(Stored items from a collection)
▽

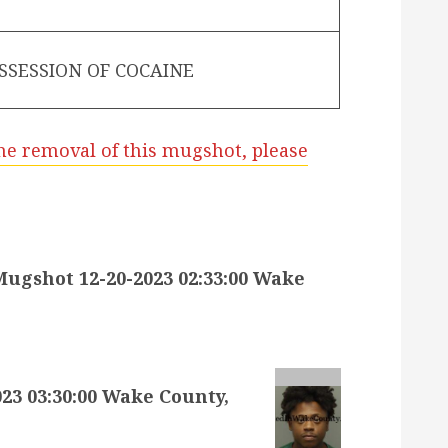
SSESSION OF COCAINE
he removal of this mugshot, please
gshot 12-20-2023 02:33:00 Wake
3 03:30:00 Wake County,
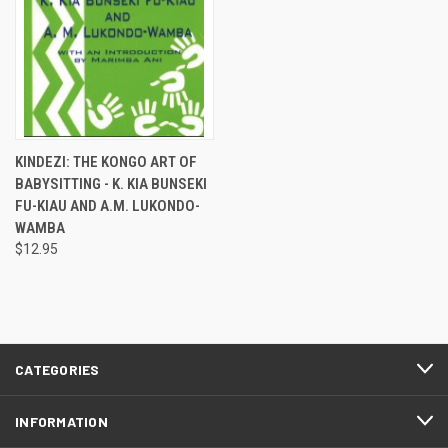
KINDEZI: THE KONGO ART OF
BABYSITTING - K. KIA BUNSEKI
FU-KIAU AND A.M. LUKONDO-
WAMBA
$12.95
CATEGORIES
INFORMATION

△

### About this task
All of the entries above need to be transcribed exactly, except for the pictures.

### Result for this task
SSESSION OF COCAINE
he removal of this mugshot, please
gshot 12-20-2023 02:33:00 Wake
3 03:30:00 Wake County,
KINDEZI: THE KONGO ART OF
BABYSITTING - K. KIA BUNSEKI
FU-KIAU AND A.M. LUKONDO-
WAMBA
$12.95
CATEGORIES
INFORMATION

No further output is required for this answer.